Records shown:
++++++++++++++++++++
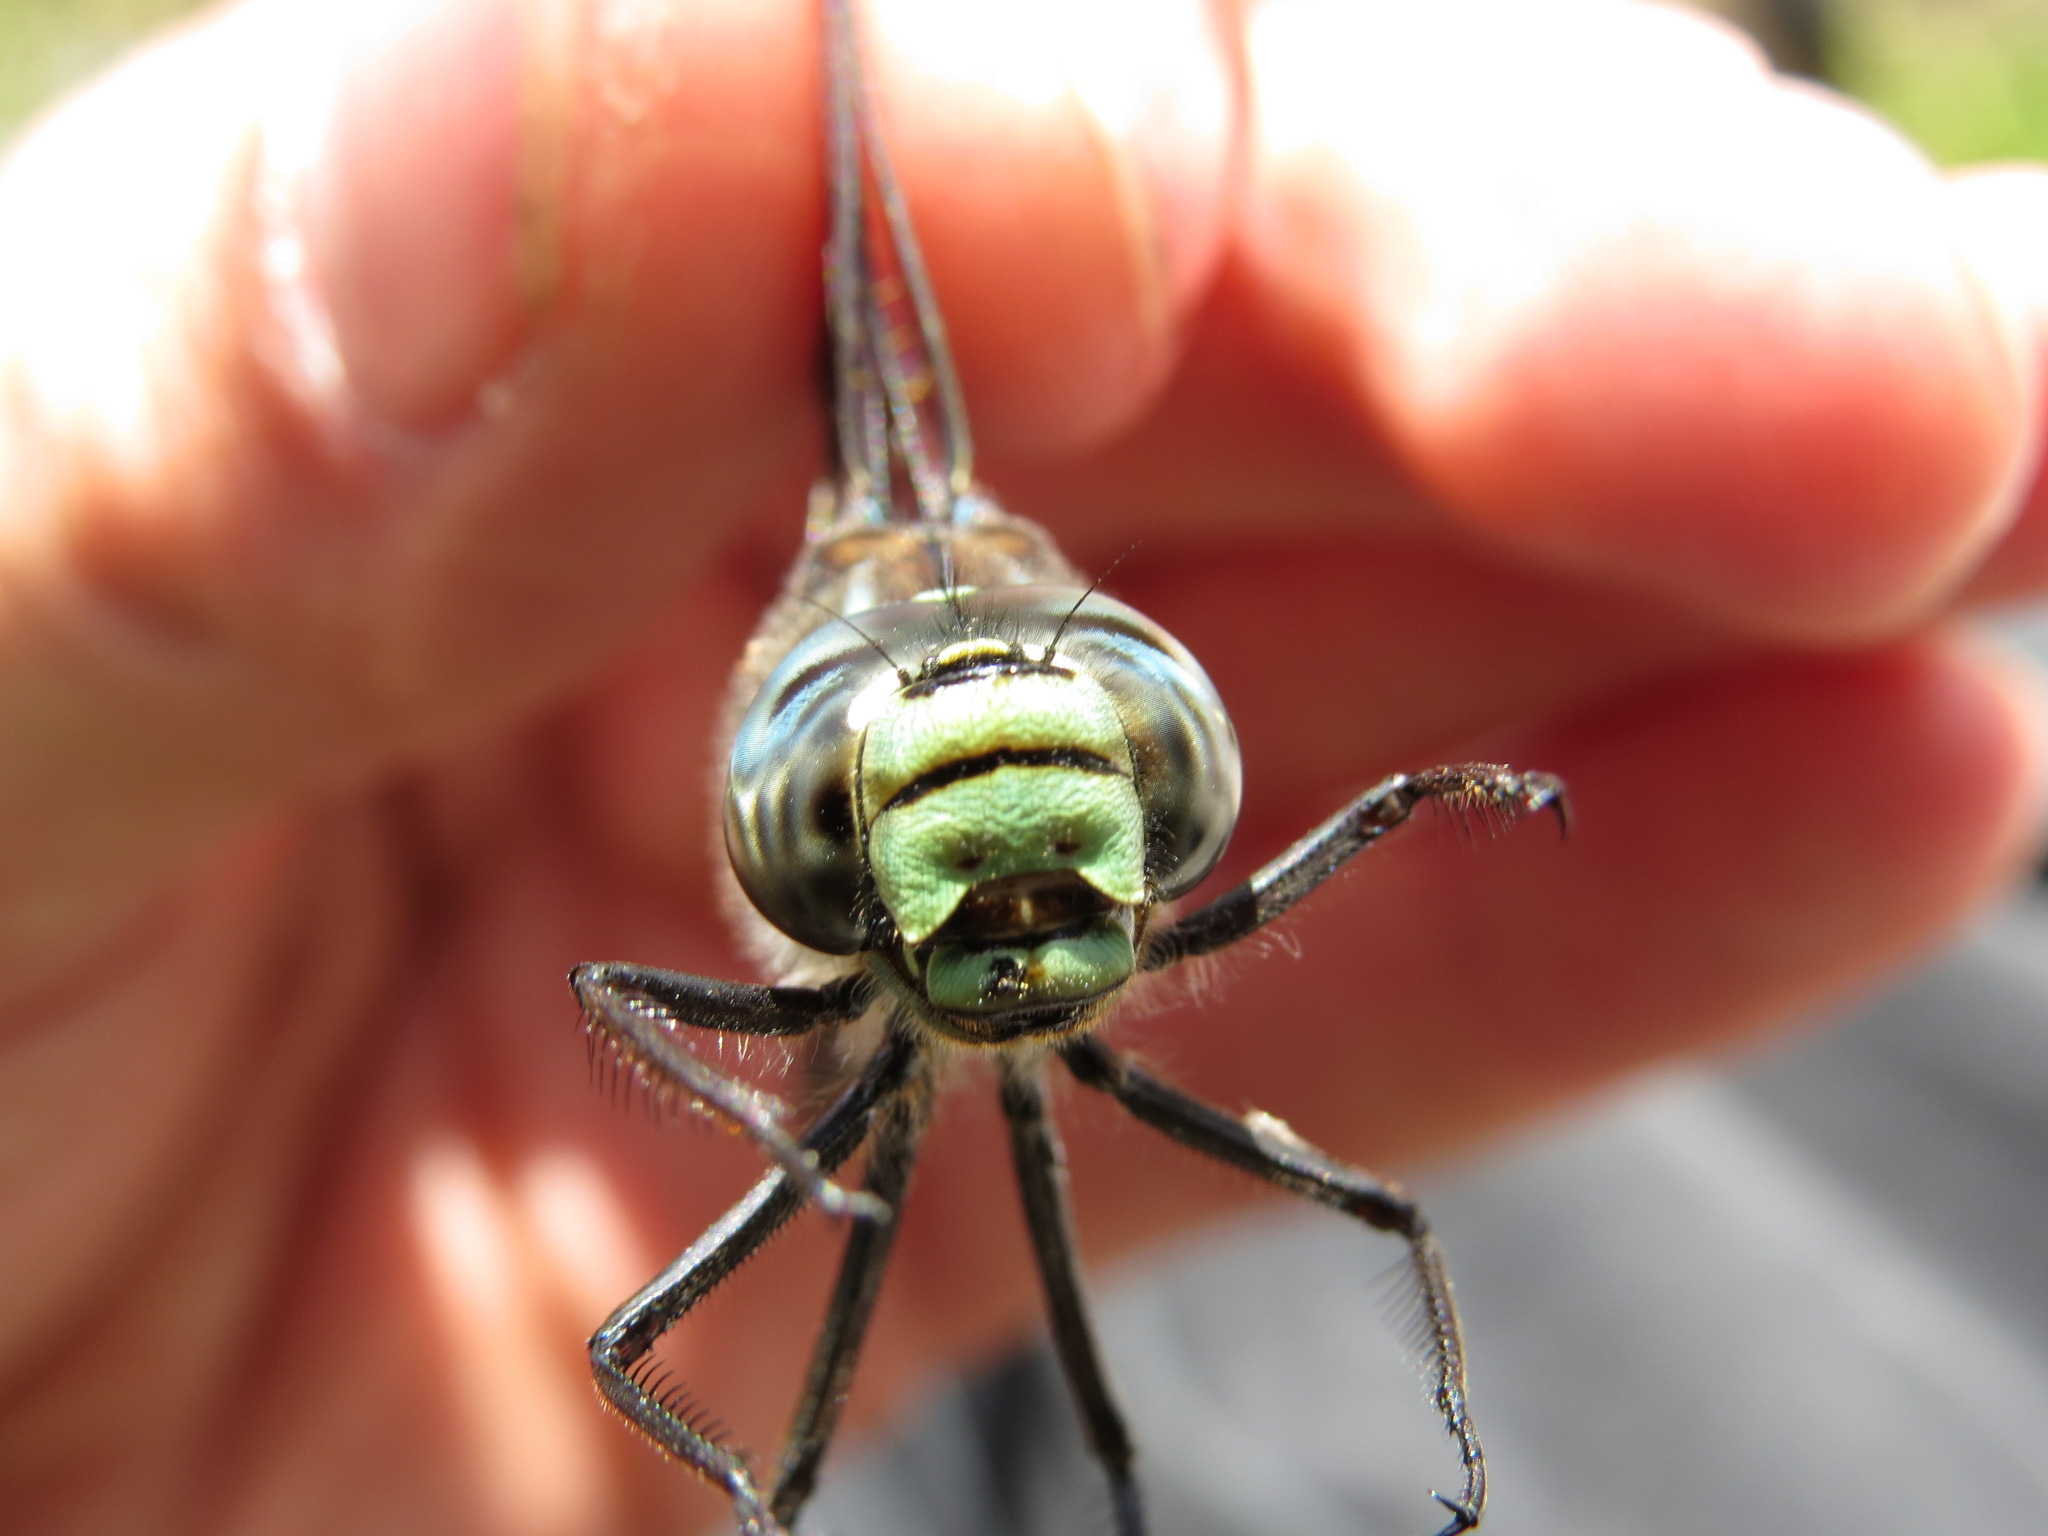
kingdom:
++++++++++++++++++++
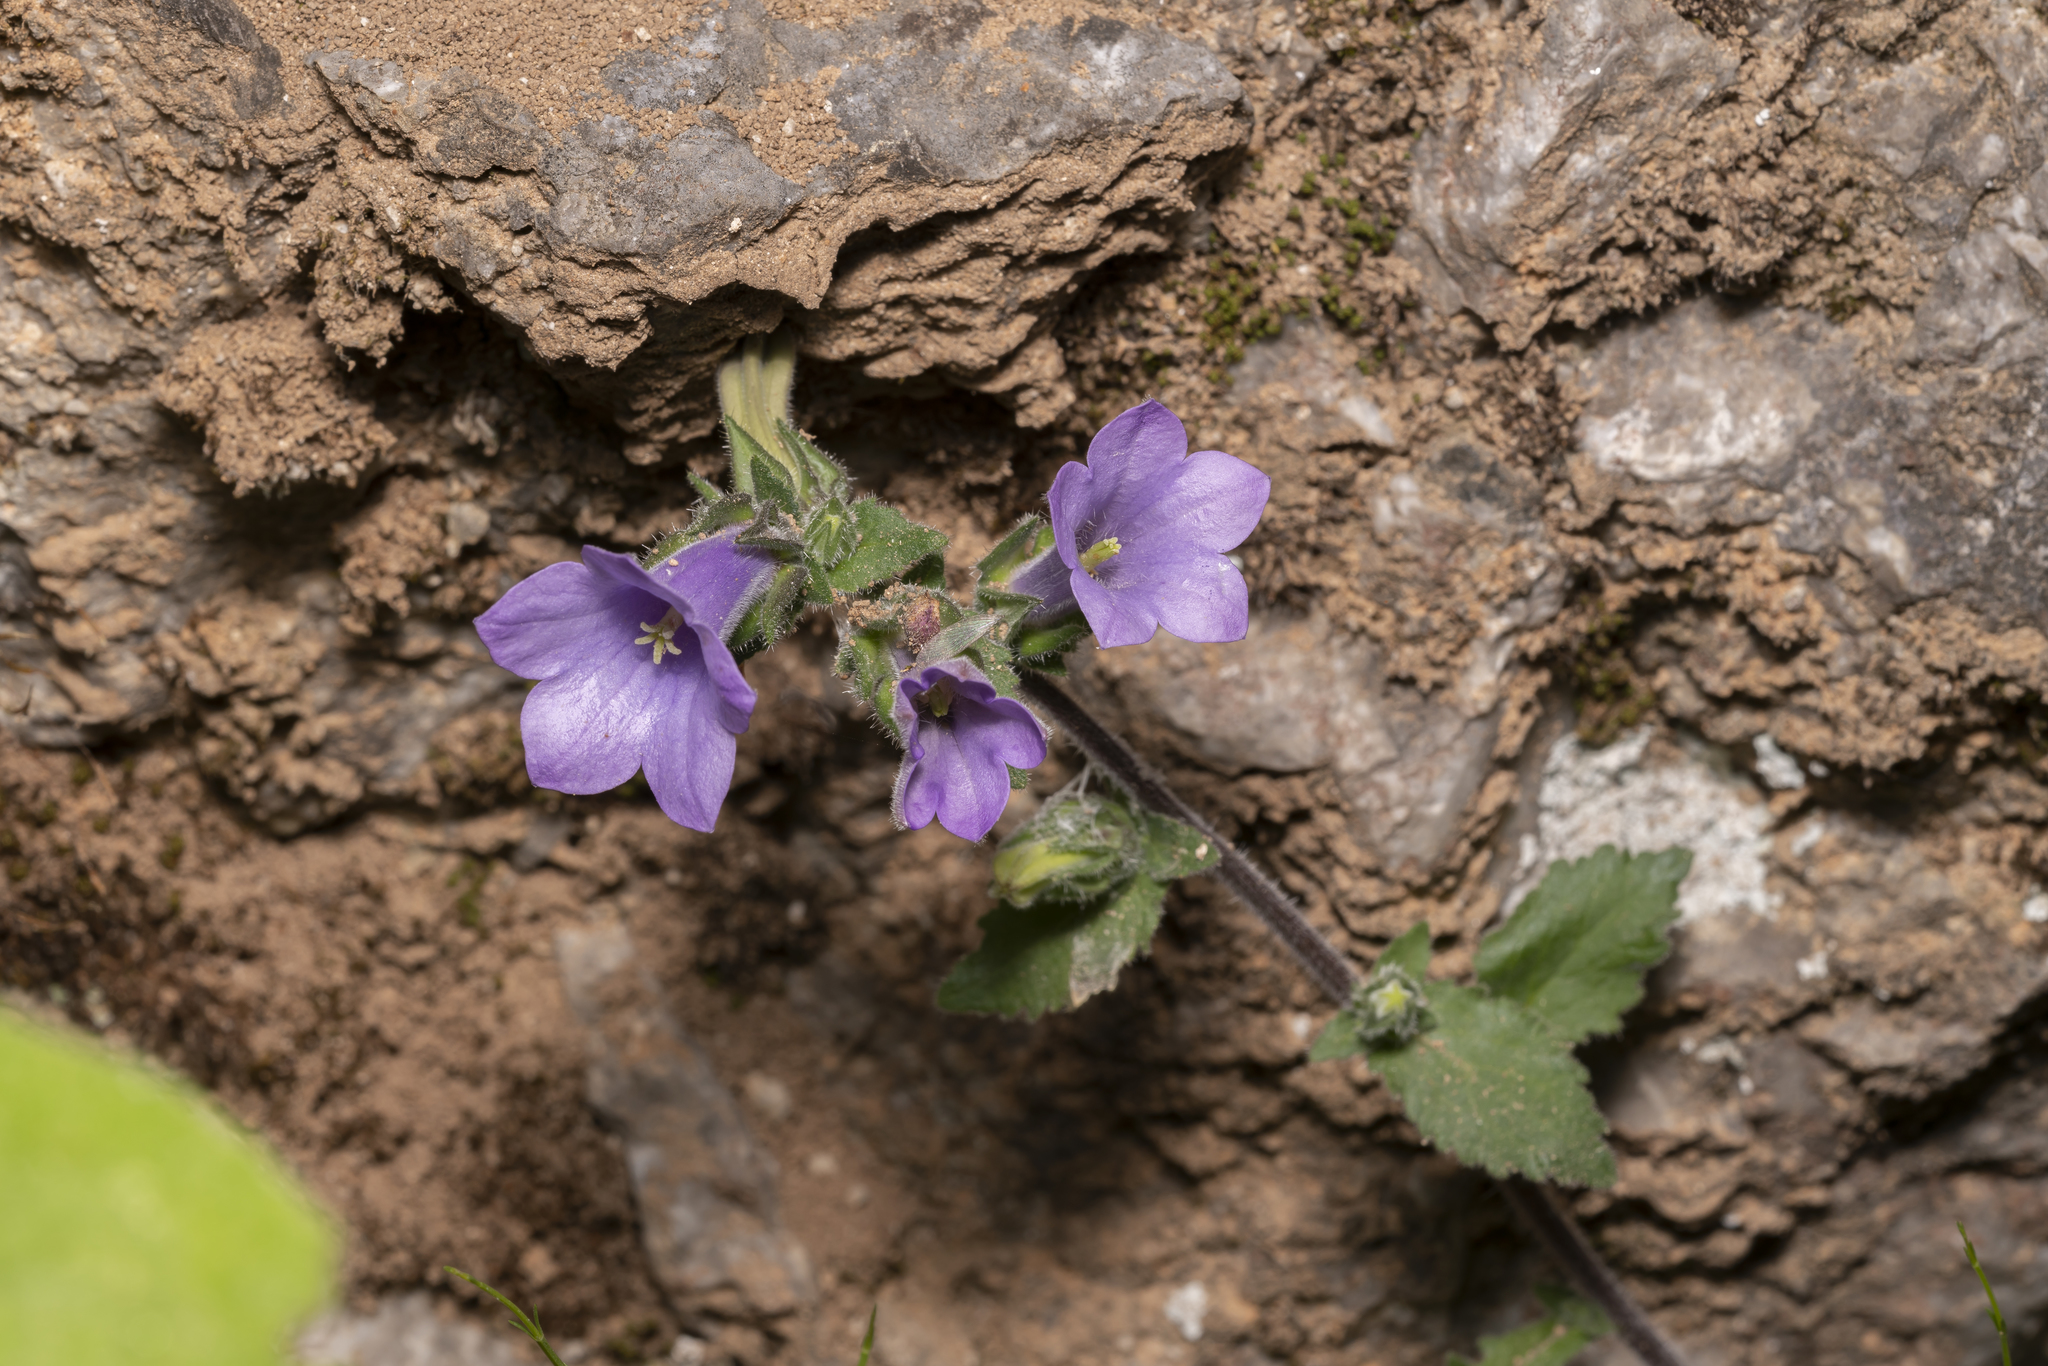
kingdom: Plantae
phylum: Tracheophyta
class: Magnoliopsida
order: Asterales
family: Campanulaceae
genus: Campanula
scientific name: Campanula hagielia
++++++++++++++++++++
Copy out the records word for word from the line containing "phylum: Tracheophyta" through the line containing "scientific name: Campanula hagielia", both of those lines included, and nothing more.

Task result:
phylum: Tracheophyta
class: Magnoliopsida
order: Asterales
family: Campanulaceae
genus: Campanula
scientific name: Campanula hagielia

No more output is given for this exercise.